# [Yang Harus Dikerjakan]
Dalam teks tentang tugas guru, sebutkan semua hal yang harus dipersiapkan guru pada tahap perencanaan.

Apa dan bagaimana sebenarnya seorang guru yang kita kenal selama ini? Seorang guru mempunyai dua tugas yakni sebagai seorang pengajar serta pendidik. Disamping itu guru juga mempunyai tugas tambahan yang lain.
Pembaca yang budiman, tugas–tugas guru yang pokok saja, jika dilaksanakan dengan sungguh-sungguh (secara profesional), sebenarnya guru tidak akan pernah bisa tidur, karena keterbatasan waktu. Mengapa ? Karena waktu  hanya 24 jam perhari. Sedangkan tugas guru lebih dari 24 jam. Pembaca diluar komunitas guru perlu tahu bahwa, sebagai seorang pengajar ada beberapa tugas yang harus dijabarkan, yakni tugas guru sebagai pendidik serta tugas guru sebagai pengajar.: perencanaan, pelaksanaan, Evaluasi, Analisa, dan tindak lanjut.

·      Pendidik
Sebagai seorang pendidik, guru dituntut menjadi seorang ‘malaikat’yakni  memiliki ‘kesempurnaan hidup’. Guru ‘tidak boleh ‘neko-neko’, selalu baik, selalu ‘tersenyum’ dalam keadaan bagaimanapun. Guru tidak boleh menuntut yang macam-macam. Di depan murid harus bersifat manis. Karena segala gerak dan gerik guru dijadikan ‘acuan’ bagi siswanya. Guru harus bisa menanamkan nilai-nilai hidup pada siswanya. Siswa tidak boleh bohong, siswa tidak boleh korupsi ketika kelak sudah menjadi seorang pejabat, dan sebaginya dan sebagainya. Tetapi ketika diluar sana siswa melihat hal yang kontradiksi, masihkah didikan guru yang serba ‘sempurna’ itu akan bisa terwujud ?

·      Pengajar
Dalam melaksanakan tugas sebagai pengajar ada beberapa aspek yang harus diperhatikan yakni perencanaan, pelaksanaan, Evaluasi, Analisa, dan tindak lanjut.
Saat KBM langkah guru yang pertama dan utama adalah perencanaan. Guru harus merencanakan apa saja yang akan diajarkan pada siswa selama ia mengajar, dalam kurun waktu satu tahun. Pada tahap ini guru harus mempersiapkan :
1.      PROTA ( Program Tahunan)
2.      PROMES (Program Semester)
3.      RPP ( Rencana Pelaksanaan Pembelajaran), yang ini harus dipersiapkan ketika guru akan masuk kelas.
4.      Silabus ( Mencakup antara lain materi yang akan diajarkan selama  paling tidak satu semester, Indikator, aspek penilaian).
5.      Menyusun KKM ( Kriteria Ketuntasan Mengajar).
Setelah membuat perencanaan, maka guru harus melaksanakan apa yang telah direncanakan untuk jangka waktu satu semester, ataupun satu tahun.Pelaksanaannya harus sesuai dengan apa yang telah direncanakan semula.

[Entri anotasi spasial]

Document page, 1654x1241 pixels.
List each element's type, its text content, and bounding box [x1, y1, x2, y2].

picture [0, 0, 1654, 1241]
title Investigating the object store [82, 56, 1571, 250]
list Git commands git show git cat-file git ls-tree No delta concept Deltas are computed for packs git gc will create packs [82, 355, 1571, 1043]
--
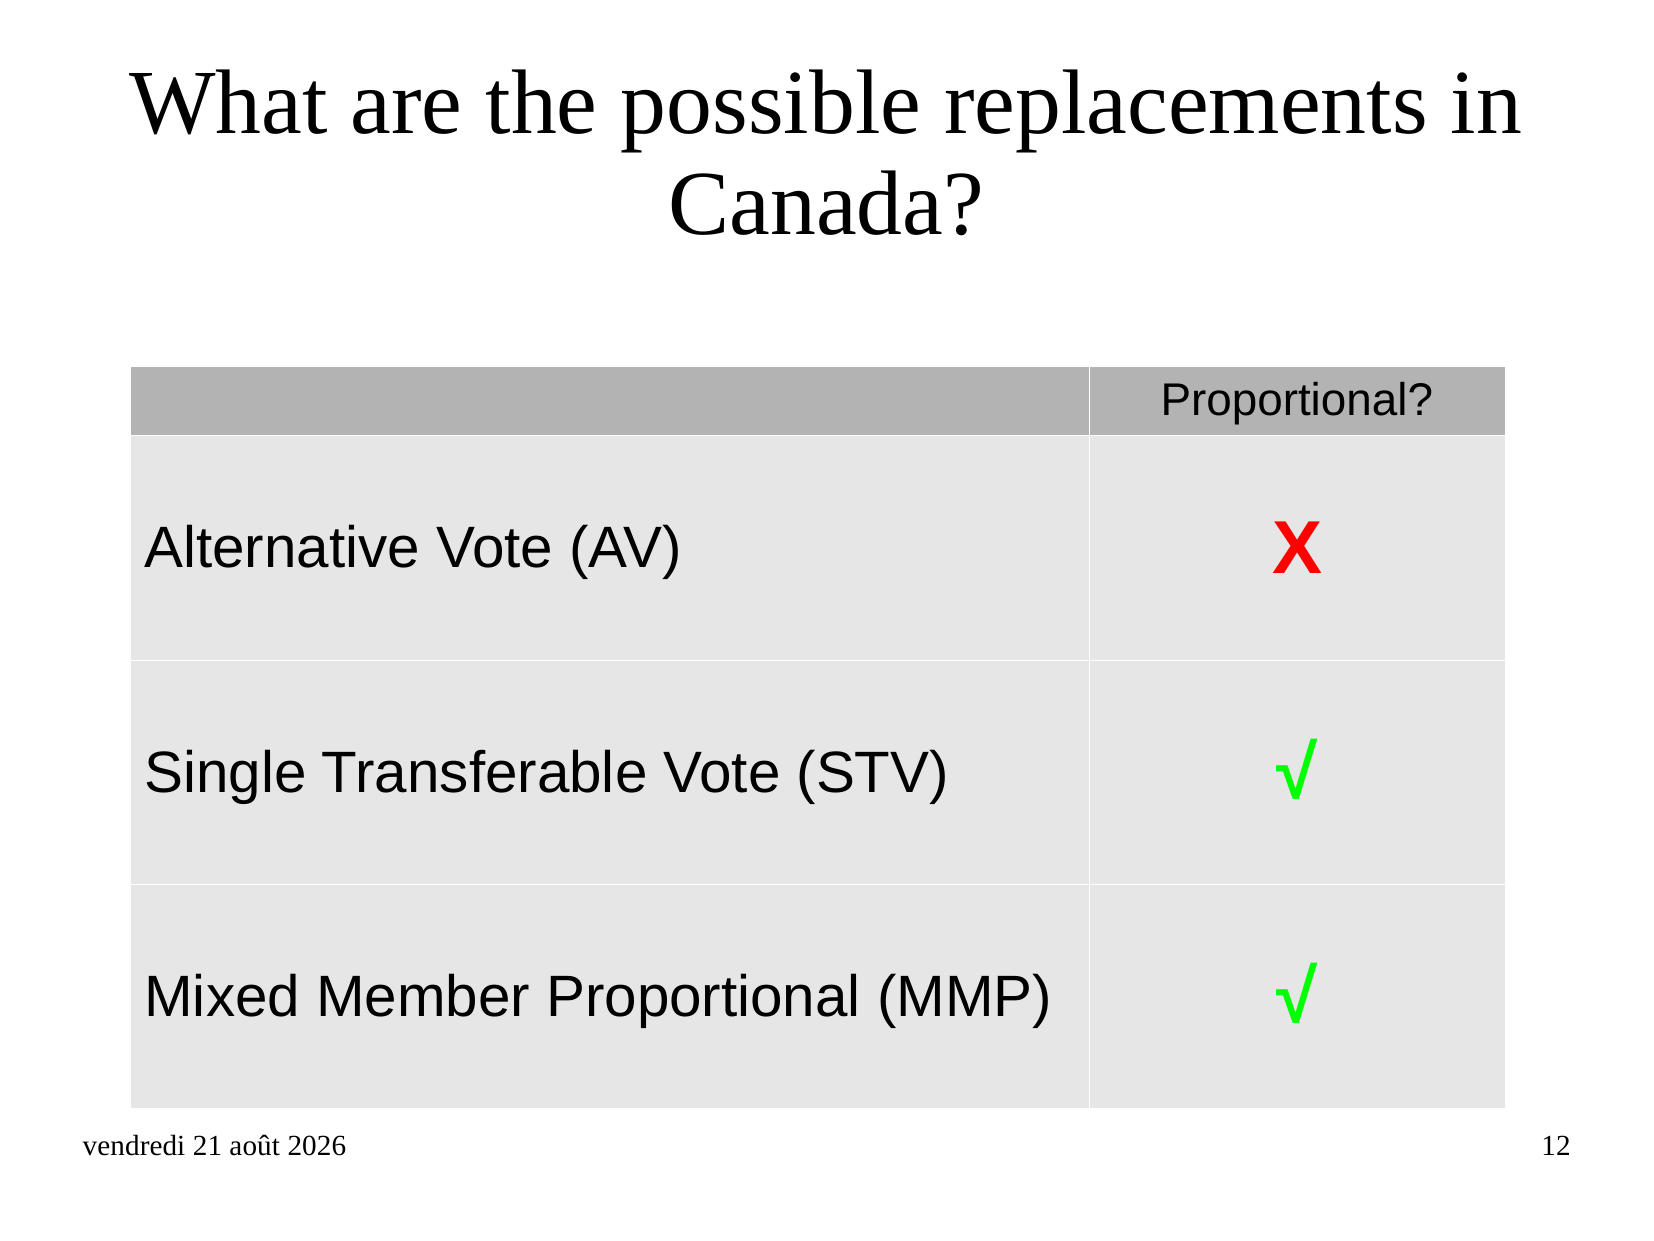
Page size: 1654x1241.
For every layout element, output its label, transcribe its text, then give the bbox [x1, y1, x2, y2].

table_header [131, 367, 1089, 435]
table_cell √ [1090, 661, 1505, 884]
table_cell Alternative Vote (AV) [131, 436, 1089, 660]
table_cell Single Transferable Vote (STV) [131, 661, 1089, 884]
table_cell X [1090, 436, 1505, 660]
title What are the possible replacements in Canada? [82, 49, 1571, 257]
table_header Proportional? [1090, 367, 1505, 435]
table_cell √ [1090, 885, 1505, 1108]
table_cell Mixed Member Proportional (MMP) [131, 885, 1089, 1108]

# [Hasil Jawaban]
1. PROTA (Program Tahunan)
2. PROMES (Program Semester)
3. RPP (Rencana Pelaksanaan Pembelajaran)
4. Silabus
5. KKM (Kriteria Ketuntasan Mengajar)